The CEO of a large firm in Cardiff said, "We have proven that people can be just as effective, if not more so, working from home. The benefits including trading daily commute time for increased time at home, for exercise or for personal development, are helping colleagues to feel more satisfied, engaged and more productive." Another regional CEO noted that the technology now in place allows people to choose which option - office or home - best suits their needs, job, and lifestyle. In short, the technical strides we've had forced on us to combat COVID may well have long term benefits to help employers and employees alike tailor work to better suit everyone's needs.
It's too soon to say that as Aberystwyth* goes, so goes the world, but this report from Wales suggests that the emergency accommodations we've all made may have serious sticking power and our new-normal risk management plans need to wrap around these new arrangements. For example, have you restructured succession and continuity plans around the idea of a distributed workforce? Rethought contingency plans to match the new reality? Adapted aspects of your ERM system?
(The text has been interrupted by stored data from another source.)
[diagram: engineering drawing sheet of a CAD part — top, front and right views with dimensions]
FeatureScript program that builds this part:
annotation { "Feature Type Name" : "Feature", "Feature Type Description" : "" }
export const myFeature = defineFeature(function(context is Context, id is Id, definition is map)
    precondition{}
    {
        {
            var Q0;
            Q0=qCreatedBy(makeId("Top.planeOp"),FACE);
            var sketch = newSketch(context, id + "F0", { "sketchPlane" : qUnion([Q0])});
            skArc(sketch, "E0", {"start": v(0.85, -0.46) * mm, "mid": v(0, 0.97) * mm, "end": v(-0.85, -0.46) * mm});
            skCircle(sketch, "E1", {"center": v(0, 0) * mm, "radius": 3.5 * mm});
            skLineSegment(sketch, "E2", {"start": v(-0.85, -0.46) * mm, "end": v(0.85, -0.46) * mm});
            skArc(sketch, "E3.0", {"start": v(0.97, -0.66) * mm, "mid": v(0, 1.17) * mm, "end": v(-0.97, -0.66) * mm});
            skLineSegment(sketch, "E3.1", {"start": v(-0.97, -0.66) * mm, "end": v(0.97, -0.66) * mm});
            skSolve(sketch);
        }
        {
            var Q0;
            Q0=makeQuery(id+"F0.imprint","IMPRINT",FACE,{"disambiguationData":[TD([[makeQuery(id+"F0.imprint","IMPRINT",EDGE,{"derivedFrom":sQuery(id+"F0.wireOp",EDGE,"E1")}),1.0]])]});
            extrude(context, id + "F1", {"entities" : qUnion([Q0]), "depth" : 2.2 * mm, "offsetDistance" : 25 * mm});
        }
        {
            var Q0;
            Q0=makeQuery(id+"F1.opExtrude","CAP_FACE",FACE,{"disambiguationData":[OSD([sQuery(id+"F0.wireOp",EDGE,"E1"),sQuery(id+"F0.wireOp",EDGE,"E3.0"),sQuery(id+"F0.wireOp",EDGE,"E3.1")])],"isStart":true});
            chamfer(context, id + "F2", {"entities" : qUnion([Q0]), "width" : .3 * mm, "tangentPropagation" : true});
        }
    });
Before you "re-open" be sure to consult with your broker and underwriters because the facilities you are returning to are not the same. How has social distancing altered the risk profile of an office or a factory? How many of 2019's easy and obvious assumptions are 2020's no go places?
*Yes, my Spellcheck exploded when it intersected this ancient Welsh university town.
Aberystwyth, a lovely town, despite its jawbreaker name
Say It Isn't So...
Once again, COVID shoves us into progress, ready or not:
Computer Science and Artificial Intelligence Laboratory (CSAIL) teamed up with intelligent mobility robotics company Ava Robotics and the Greater Boston Food Bank (GBFB) to create a robot that can clean 4,000-square-foot spaces to CDC standards using UV radiation in as little as 30 minutes.
Virus particles don't stand a chance.
Words to Remember
You may not be familiar with Naval Ravikant, a combination of philosopher, venture capitalist, and CEO of AngelList, but you should keep in mind his recent statement:
"The human brain was not designed to handle all the world's emergencies in real time."
There. Don't you feel better already?